Your answer must be the full set of records, copied exactly, with no pictures in it.

● ● ●

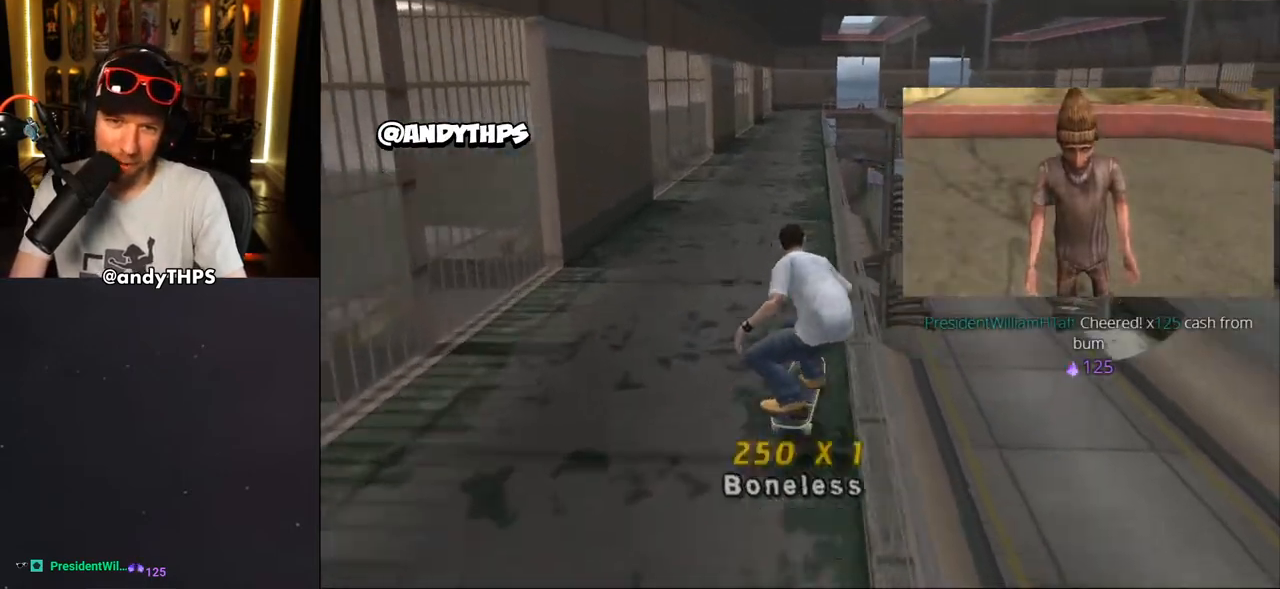
{"dt_ms": 500, "buttons": ["CROSS"], "left_stick": "center", "right_stick": "center", "events": [[167, "CROSS", "down"], [167, "TRIANGLE", "up"], [233, "DPAD_UP", "up"]]}
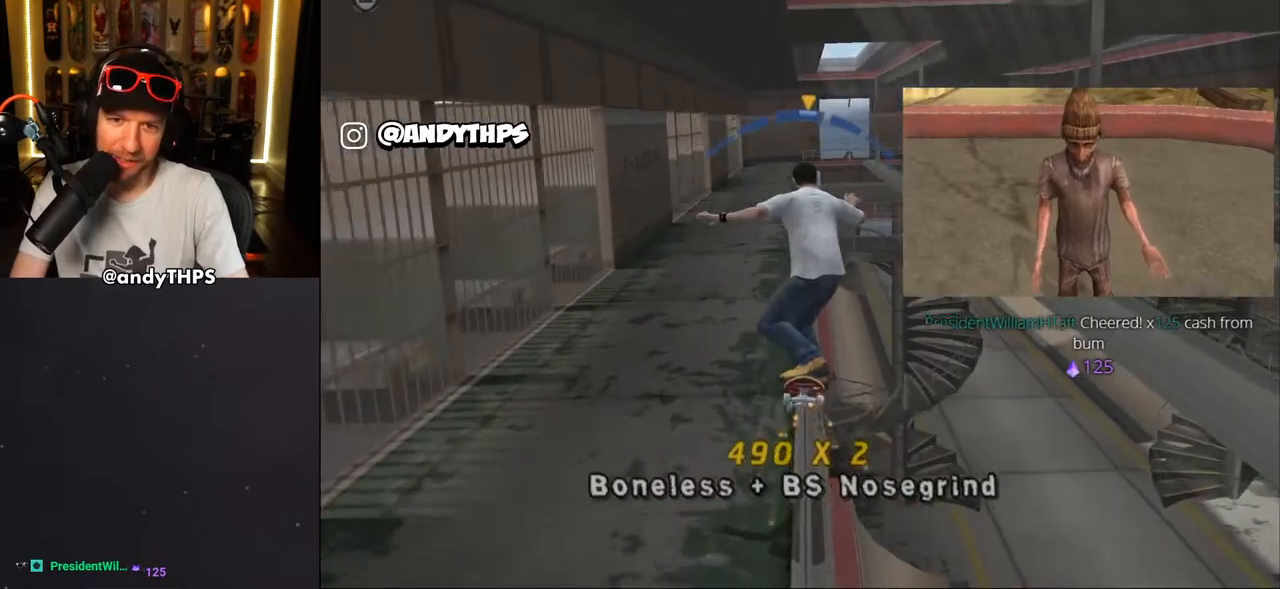
{"dt_ms": 500, "buttons": [], "left_stick": "center", "right_stick": "center", "events": [[200, "DPAD_RIGHT", "down"], [217, "DPAD_DOWN", "down"], [283, "CROSS", "up"], [417, "DPAD_DOWN", "up"], [433, "DPAD_RIGHT", "up"]]}
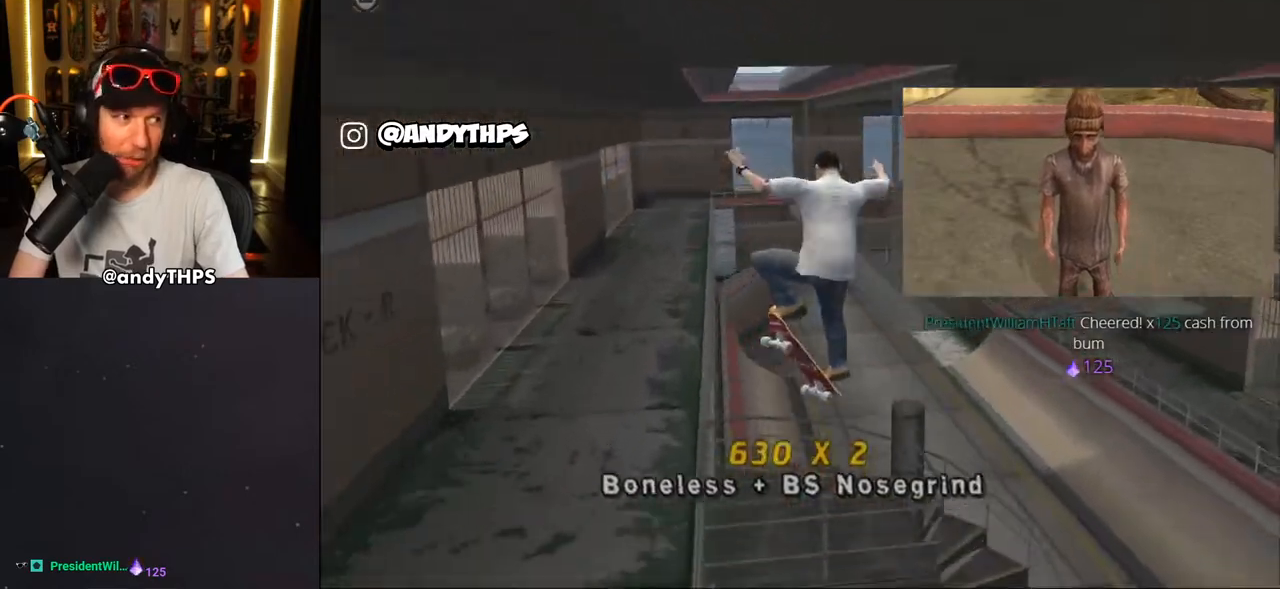
{"dt_ms": 500, "buttons": ["TRIANGLE"], "left_stick": "center", "right_stick": "center", "events": [[33, "TRIANGLE", "down"], [117, "L1", "down"], [217, "L1", "up"]]}
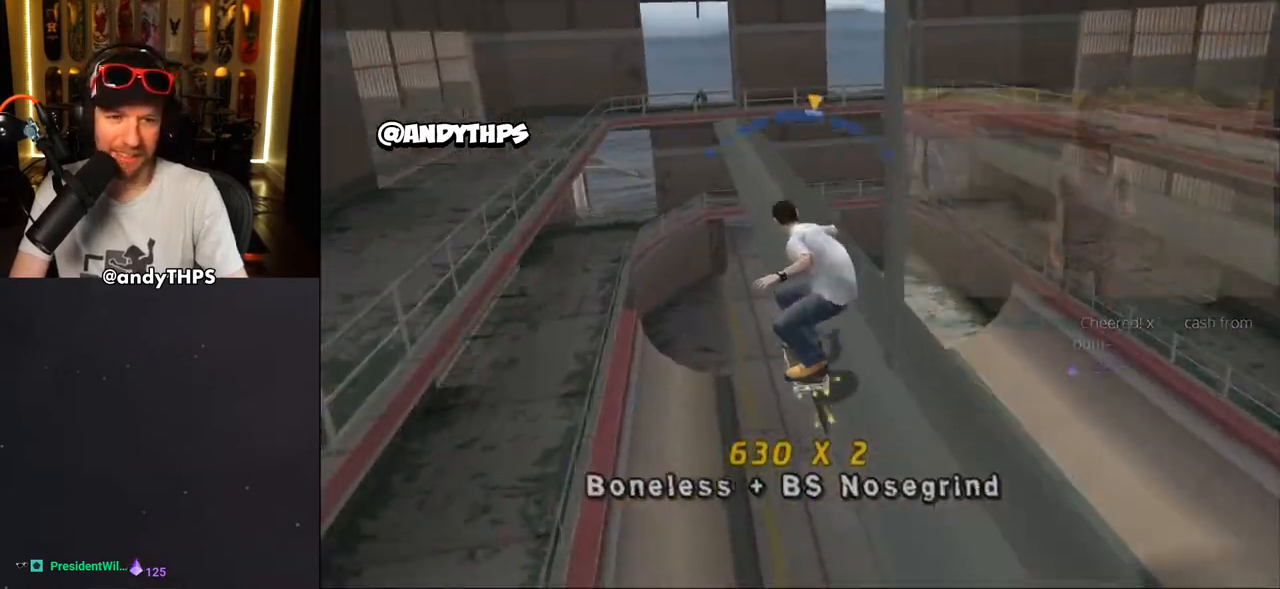
{"dt_ms": 500, "buttons": ["CROSS", "DPAD_RIGHT"], "left_stick": "center", "right_stick": "center", "events": [[183, "DPAD_LEFT", "down"], [217, "CROSS", "down"], [217, "TRIANGLE", "up"], [317, "DPAD_LEFT", "up"], [500, "DPAD_RIGHT", "down"]]}
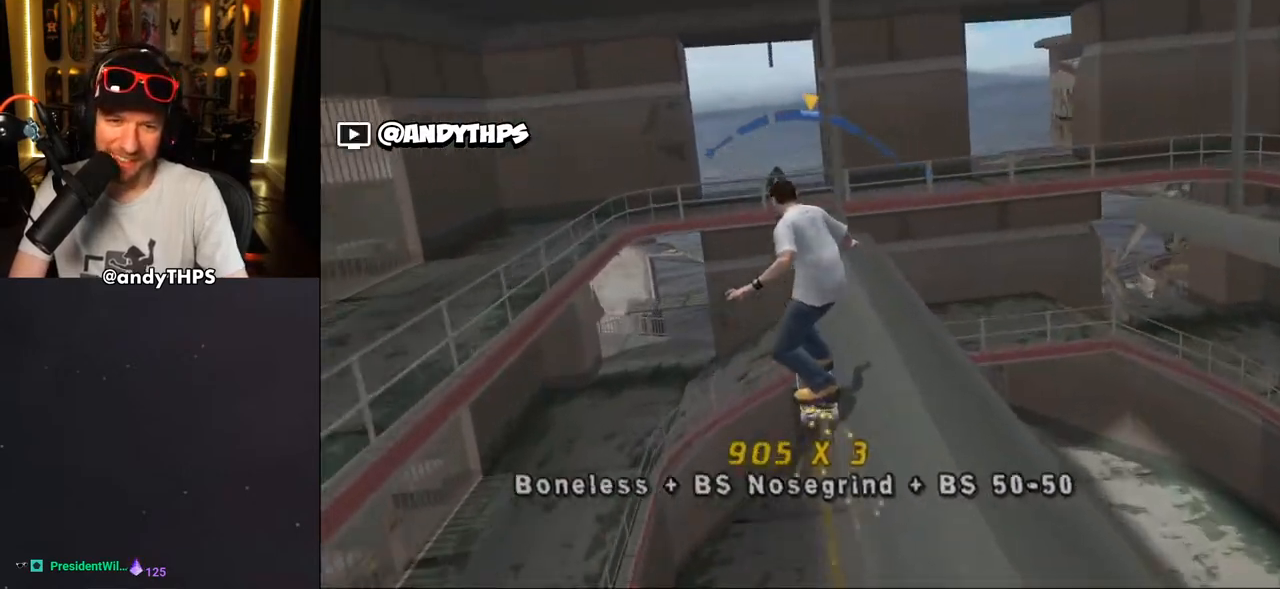
{"dt_ms": 500, "buttons": [], "left_stick": "center", "right_stick": "center", "events": [[133, "DPAD_RIGHT", "up"], [267, "CROSS", "up"]]}
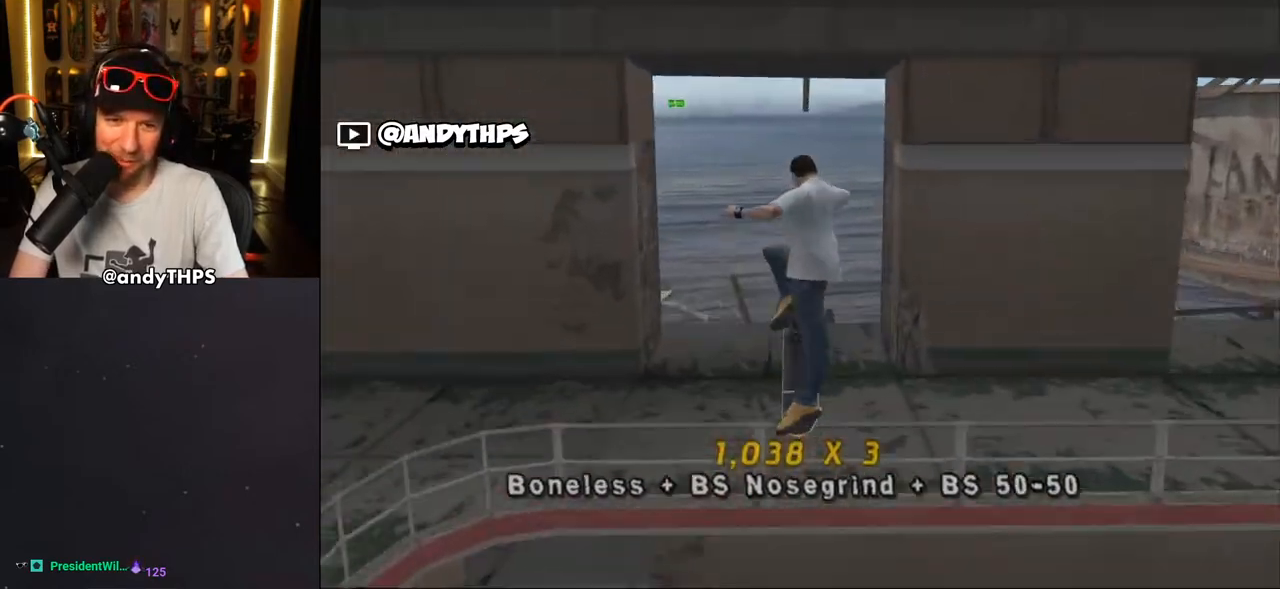
{"dt_ms": 500, "buttons": ["TRIANGLE", "DPAD_DOWN"], "left_stick": "center", "right_stick": "center", "events": [[100, "DPAD_DOWN", "down"], [267, "TRIANGLE", "down"]]}
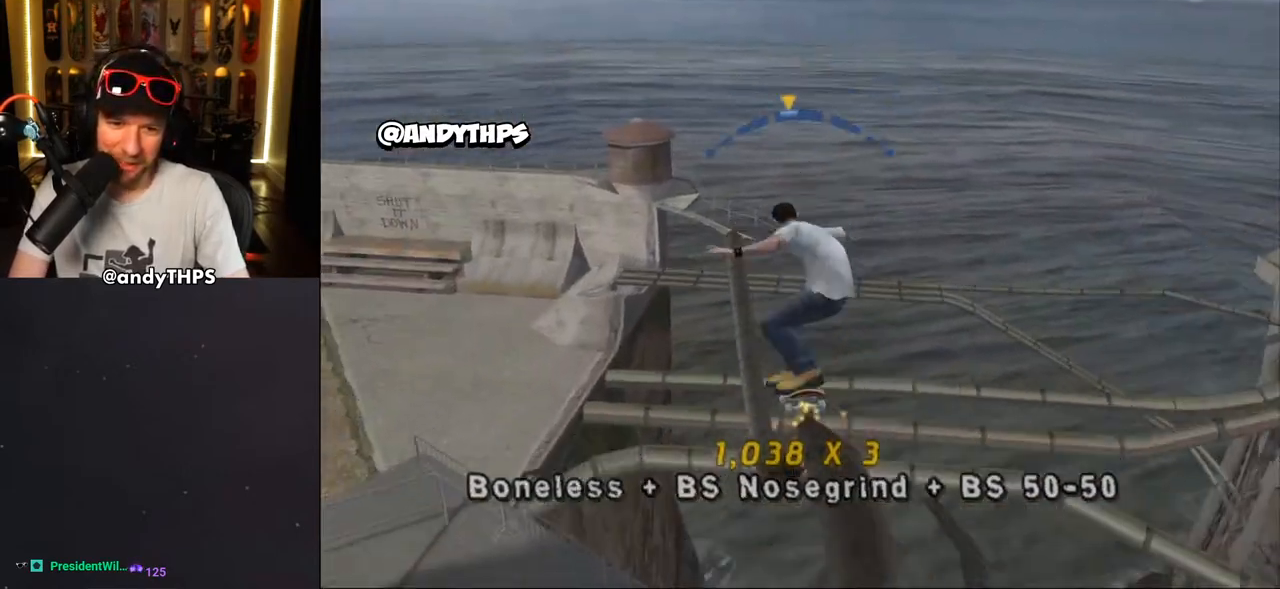
{"dt_ms": 500, "buttons": ["CROSS"], "left_stick": "center", "right_stick": "center", "events": [[250, "CROSS", "down"], [267, "TRIANGLE", "up"], [417, "CROSS", "up"], [433, "DPAD_DOWN", "up"], [483, "CROSS", "down"]]}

● ● ●

▶ [Reply to the exercise]:
{"dt_ms": 500, "buttons": ["CROSS"], "left_stick": "center", "right_stick": "center", "events": [[167, "CROSS", "down"], [167, "TRIANGLE", "up"], [233, "DPAD_UP", "up"]]}
{"dt_ms": 500, "buttons": [], "left_stick": "center", "right_stick": "center", "events": [[200, "DPAD_RIGHT", "down"], [217, "DPAD_DOWN", "down"], [283, "CROSS", "up"], [417, "DPAD_DOWN", "up"], [433, "DPAD_RIGHT", "up"]]}
{"dt_ms": 500, "buttons": ["TRIANGLE"], "left_stick": "center", "right_stick": "center", "events": [[33, "TRIANGLE", "down"], [117, "L1", "down"], [217, "L1", "up"]]}
{"dt_ms": 500, "buttons": ["CROSS", "DPAD_RIGHT"], "left_stick": "center", "right_stick": "center", "events": [[183, "DPAD_LEFT", "down"], [217, "CROSS", "down"], [217, "TRIANGLE", "up"], [317, "DPAD_LEFT", "up"], [500, "DPAD_RIGHT", "down"]]}
{"dt_ms": 500, "buttons": [], "left_stick": "center", "right_stick": "center", "events": [[133, "DPAD_RIGHT", "up"], [267, "CROSS", "up"]]}
{"dt_ms": 500, "buttons": ["TRIANGLE", "DPAD_DOWN"], "left_stick": "center", "right_stick": "center", "events": [[100, "DPAD_DOWN", "down"], [267, "TRIANGLE", "down"]]}
{"dt_ms": 500, "buttons": ["CROSS"], "left_stick": "center", "right_stick": "center", "events": [[250, "CROSS", "down"], [267, "TRIANGLE", "up"], [417, "CROSS", "up"], [433, "DPAD_DOWN", "up"], [483, "CROSS", "down"]]}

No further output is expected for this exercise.